▶ **INSTRUCTIONS TO FOLLOW**
Please write out the listing again, keeping every character the same.

● ● ● ● ● ● ●

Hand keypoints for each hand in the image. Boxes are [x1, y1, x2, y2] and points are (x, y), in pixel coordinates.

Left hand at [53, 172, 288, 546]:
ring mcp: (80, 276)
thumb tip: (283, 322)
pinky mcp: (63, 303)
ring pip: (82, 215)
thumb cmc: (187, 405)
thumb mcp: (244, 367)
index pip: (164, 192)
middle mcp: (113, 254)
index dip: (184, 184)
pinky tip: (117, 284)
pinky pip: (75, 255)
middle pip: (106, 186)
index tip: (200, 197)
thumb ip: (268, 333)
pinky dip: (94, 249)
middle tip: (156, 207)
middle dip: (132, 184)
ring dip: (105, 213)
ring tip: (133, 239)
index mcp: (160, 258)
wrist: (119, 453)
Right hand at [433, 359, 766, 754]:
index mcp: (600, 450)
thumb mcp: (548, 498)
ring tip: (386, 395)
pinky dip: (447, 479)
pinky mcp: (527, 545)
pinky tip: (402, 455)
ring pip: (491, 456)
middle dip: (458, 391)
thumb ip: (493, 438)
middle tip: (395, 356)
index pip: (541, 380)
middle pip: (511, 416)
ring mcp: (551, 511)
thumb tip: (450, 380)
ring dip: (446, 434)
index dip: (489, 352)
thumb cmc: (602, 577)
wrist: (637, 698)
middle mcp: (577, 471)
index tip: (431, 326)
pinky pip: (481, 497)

● ● ● ● ● ● ●

▶ **ANSWER SPACE**
Hand keypoints for each hand in the image. Boxes are [x1, y1, x2, y2] and points are (x, y), in pixel coordinates.

Left hand at [53, 172, 288, 546]:
ring mcp: (80, 276)
thumb tip: (283, 322)
pinky mcp: (63, 303)
ring pip: (82, 215)
thumb cmc: (187, 405)
thumb mcp: (244, 367)
index pip: (164, 192)
middle mcp: (113, 254)
index dip: (184, 184)
pinky tip: (117, 284)
pinky pip: (75, 255)
middle pip: (106, 186)
index tip: (200, 197)
thumb ip: (268, 333)
pinky dip: (94, 249)
middle tip: (156, 207)
middle dip: (132, 184)
ring dip: (105, 213)
ring tip: (133, 239)
index mcp: (160, 258)
wrist: (119, 453)
Right hand at [433, 359, 766, 754]:
index mcp: (600, 450)
thumb mcp: (548, 498)
ring tip: (386, 395)
pinky dip: (447, 479)
pinky mcp: (527, 545)
pinky tip: (402, 455)
ring pip: (491, 456)
middle dip: (458, 391)
thumb ip: (493, 438)
middle tip: (395, 356)
index pip: (541, 380)
middle pip: (511, 416)
ring mcp: (551, 511)
thumb tip: (450, 380)
ring dip: (446, 434)
index dip: (489, 352)
thumb cmc: (602, 577)
wrist: (637, 698)
middle mcp: (577, 471)
index tip: (431, 326)
pinky pip: (481, 497)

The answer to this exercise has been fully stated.